I lavori dell’Lhc sono ripresi a giugno, dopo una pausa di due anni in cui è stato eseguito l’atteso upgrade dell’impianto. Grazie a questo intervento, il più grande acceleratore di particelle al mondo opera adesso a 13 TeraelettronVolt (TeV) di potenza, un livello di energia mai raggiunto in un laboratorio, quasi il doppio di quello disponibile quando è stato individuato per la prima volta il bosone di Higghs. Dopo soli tre mesi è ancora presto per nuove scoperte, ma un articolo pubblicato sulla rivista Physics Letters B dai fisici dell’esperimento Csm (Compact Muon Solenoid) descrive già i primi risultati di questa seconda fase dell’Lhc, svelando cosa succede quando due particelle si scontrano a 13 TeV di potenza.
Lo studio ha analizzato i primi giri di prova dell’acceleratore, in cui due fasci di protoni sono stati sparati in direzioni opposte lungo i 27 chilometri di circonferenza dell’Lhc a una velocità prossima a quella della luce. Ognuno dei due fasci conteneva 476 gruppi da cento miliardi di protoni ciascuno, che hanno provocato collisioni tra le particelle al ritmo di una ogni 50 nanosecondi. Analizzando le registrazioni dell’esperimento, i ricercatori del Csm sono riusciti a identificare 150mila eventi di collisione protone-protone, valutando per ognuna il numero e le caratteristiche delle particelle prodotte.
In media, i nuovi risultati parlano di 22 particelle (adroni) prodotte da ogni collisione, circa il 30% in più rispetto a quando la potenza dell’acceleratore era di soli 7 TeV. Si tratta, come spiegano i ricercatori, di dati importanti: non solo confermano la teoria che ha motivato l’upgrade dell’acceleratore, ovvero che un maggiore livello di energia avrebbe aumentato le probabilità di trovare nuove particelle, ma forniscono anche un’immagine precisa delle tipiche collisioni del nuovo Lhc, che delinea lo sfondo su cui cercare gli eventi atipici che potrebbero celare qualche nuova particella ancora sconosciuta.

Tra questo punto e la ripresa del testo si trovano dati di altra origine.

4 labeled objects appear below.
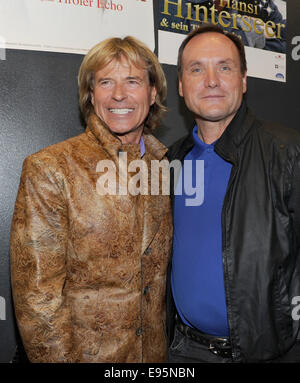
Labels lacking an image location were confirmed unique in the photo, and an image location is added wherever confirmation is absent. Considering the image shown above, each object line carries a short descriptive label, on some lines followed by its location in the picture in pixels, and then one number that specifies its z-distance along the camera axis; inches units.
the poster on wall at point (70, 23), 67.4
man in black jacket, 52.9
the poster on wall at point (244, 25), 80.9
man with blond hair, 48.5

“A questa intensità osserveremo centinaia di milioni di collisioni ogni secondo”, spiega Yen-Jie Lee, ricercatore dell’Mit che ha coordinato il nuovo studio. “Il problema è che molte di queste collisioni sono eventi di background, e bisogna conoscerli molto bene per distinguerli da segnali particolari, che potrebbero indicare un possibile nuovo evento fisico. Ora quindi siamo finalmente pronti per la potenziale scoperta di una nuova particella”.